* [Work task]: Find how many lines in the entries below carry the word "Offset" and answer with only that figure.

Saved entries
========
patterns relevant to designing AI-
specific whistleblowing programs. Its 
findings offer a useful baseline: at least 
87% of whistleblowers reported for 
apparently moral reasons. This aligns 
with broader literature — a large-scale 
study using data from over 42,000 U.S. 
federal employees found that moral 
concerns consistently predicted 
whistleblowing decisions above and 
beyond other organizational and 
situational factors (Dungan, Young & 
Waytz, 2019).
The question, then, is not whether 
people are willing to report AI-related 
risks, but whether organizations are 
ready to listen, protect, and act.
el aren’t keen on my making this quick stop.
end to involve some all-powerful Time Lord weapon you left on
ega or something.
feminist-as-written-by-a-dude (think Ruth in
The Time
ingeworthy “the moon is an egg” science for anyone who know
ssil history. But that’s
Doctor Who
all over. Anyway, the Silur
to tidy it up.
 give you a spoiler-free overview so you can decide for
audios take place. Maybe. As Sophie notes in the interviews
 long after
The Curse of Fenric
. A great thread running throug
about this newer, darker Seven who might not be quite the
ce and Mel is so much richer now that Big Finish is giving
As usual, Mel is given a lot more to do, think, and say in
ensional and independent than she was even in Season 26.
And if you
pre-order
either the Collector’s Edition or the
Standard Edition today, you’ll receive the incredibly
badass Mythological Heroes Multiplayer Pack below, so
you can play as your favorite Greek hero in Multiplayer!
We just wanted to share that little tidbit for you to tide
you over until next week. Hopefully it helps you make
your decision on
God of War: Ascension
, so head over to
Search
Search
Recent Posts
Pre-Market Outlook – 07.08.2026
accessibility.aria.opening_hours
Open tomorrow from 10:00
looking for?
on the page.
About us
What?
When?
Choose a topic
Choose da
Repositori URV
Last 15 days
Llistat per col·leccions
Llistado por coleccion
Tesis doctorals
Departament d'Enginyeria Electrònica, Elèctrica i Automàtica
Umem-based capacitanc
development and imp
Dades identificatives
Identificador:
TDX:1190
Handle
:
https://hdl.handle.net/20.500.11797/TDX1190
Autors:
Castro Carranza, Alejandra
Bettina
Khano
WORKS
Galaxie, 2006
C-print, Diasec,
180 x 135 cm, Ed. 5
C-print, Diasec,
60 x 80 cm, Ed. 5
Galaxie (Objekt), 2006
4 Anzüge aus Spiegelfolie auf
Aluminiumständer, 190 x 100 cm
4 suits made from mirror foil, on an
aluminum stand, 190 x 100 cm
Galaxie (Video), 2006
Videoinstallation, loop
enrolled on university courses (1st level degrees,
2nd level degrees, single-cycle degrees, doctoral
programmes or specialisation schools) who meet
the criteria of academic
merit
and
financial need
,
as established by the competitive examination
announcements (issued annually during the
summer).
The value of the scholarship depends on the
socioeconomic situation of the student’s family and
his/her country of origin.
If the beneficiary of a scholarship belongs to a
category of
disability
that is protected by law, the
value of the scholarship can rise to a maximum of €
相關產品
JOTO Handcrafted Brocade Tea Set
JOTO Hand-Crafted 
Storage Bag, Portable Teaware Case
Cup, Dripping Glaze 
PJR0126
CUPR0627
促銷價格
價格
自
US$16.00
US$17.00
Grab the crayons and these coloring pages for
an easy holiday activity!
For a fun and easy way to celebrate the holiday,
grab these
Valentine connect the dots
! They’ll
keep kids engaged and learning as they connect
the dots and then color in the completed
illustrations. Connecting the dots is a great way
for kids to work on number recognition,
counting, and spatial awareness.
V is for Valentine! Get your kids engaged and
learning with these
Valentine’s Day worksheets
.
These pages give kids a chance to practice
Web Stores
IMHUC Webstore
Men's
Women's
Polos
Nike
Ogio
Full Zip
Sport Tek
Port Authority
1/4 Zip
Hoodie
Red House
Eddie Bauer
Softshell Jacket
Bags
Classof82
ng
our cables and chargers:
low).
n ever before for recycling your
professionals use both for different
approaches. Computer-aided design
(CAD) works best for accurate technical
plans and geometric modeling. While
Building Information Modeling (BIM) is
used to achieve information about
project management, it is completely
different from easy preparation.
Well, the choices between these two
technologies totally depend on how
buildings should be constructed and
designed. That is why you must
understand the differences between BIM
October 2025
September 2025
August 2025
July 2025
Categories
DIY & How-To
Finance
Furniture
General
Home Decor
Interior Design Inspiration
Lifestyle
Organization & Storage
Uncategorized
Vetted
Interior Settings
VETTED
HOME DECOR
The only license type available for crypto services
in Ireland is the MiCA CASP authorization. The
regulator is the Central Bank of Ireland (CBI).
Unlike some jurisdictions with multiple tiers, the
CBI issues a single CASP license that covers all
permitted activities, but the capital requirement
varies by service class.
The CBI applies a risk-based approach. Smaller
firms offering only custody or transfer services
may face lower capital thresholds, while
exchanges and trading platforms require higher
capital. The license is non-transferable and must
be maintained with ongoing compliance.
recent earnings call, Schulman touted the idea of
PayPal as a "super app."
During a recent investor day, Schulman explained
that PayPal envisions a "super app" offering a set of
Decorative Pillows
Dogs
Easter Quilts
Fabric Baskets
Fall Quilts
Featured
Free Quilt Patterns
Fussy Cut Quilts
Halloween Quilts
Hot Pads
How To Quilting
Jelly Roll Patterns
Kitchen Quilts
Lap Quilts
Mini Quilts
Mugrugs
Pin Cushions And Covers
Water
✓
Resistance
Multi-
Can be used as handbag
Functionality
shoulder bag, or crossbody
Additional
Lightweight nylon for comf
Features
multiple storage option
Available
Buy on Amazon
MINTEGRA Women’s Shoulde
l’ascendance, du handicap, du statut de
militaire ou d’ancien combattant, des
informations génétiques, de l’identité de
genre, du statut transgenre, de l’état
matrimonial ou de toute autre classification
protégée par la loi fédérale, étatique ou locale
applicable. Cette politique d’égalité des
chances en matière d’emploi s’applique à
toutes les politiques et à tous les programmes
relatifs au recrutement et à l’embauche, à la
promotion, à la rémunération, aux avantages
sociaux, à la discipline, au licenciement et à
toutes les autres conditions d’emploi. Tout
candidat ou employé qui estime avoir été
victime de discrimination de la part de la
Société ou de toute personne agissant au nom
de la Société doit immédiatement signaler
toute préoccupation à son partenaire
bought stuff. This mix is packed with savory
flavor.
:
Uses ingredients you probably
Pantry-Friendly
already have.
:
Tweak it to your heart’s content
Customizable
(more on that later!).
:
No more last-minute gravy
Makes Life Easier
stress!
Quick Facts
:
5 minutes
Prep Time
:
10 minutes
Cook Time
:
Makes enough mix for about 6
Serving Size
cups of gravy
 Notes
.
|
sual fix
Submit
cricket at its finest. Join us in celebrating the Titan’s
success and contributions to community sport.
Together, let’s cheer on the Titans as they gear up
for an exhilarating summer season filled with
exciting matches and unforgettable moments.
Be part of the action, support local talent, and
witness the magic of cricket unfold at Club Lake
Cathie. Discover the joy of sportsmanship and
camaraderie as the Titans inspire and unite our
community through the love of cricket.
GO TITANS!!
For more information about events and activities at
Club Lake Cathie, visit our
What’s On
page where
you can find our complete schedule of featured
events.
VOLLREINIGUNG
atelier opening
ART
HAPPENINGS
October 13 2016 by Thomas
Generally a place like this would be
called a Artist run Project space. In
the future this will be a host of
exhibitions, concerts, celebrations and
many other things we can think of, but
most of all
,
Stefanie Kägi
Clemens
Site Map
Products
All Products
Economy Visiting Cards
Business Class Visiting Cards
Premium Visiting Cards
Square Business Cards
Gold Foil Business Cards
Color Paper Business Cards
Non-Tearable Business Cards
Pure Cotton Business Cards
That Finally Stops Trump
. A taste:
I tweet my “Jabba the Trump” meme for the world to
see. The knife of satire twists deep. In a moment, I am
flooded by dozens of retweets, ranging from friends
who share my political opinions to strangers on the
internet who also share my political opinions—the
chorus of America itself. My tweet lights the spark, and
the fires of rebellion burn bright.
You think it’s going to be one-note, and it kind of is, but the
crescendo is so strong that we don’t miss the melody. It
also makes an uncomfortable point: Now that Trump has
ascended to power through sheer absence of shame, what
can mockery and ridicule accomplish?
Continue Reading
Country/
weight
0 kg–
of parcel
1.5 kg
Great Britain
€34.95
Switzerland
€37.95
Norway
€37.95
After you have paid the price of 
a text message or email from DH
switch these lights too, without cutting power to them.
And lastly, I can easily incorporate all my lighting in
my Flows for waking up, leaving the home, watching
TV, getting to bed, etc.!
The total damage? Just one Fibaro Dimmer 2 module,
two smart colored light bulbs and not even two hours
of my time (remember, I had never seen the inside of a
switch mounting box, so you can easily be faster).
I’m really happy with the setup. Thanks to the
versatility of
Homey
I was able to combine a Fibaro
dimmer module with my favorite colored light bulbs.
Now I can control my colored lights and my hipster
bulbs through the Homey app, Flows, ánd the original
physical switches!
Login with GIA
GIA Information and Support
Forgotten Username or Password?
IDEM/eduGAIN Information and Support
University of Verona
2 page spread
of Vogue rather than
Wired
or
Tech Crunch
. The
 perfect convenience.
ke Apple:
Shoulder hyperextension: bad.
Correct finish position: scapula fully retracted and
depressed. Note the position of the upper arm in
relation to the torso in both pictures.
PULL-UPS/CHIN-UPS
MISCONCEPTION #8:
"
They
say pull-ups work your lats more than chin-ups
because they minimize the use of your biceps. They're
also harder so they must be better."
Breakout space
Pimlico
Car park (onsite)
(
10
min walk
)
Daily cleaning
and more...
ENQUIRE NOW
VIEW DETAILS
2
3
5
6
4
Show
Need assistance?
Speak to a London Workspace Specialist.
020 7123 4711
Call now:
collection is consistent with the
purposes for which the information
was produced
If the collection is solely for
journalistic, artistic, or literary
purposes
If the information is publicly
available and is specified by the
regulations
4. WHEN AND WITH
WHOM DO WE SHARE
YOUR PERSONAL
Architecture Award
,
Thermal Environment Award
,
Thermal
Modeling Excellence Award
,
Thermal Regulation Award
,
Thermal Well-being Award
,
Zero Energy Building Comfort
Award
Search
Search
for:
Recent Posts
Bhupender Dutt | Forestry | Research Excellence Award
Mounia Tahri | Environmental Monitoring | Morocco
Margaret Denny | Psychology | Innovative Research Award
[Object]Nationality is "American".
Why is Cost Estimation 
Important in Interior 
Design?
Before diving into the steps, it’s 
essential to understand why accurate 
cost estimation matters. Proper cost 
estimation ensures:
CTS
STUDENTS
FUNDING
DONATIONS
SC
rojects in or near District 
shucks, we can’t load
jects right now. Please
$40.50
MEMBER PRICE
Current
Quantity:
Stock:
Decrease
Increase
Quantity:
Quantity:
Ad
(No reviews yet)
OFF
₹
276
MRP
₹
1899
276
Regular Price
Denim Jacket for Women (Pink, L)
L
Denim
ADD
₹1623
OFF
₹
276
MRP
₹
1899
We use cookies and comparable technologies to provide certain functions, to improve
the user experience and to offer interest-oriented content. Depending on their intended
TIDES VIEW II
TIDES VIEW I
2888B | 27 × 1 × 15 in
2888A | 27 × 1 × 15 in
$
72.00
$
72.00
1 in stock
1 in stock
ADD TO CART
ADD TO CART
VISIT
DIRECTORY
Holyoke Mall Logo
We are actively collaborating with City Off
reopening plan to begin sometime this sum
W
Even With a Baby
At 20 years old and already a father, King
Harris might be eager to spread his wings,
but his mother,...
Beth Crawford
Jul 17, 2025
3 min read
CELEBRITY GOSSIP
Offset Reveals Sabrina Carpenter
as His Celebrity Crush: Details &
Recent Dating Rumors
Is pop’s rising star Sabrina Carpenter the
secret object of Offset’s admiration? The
========
* [Answer to this exercise]: 2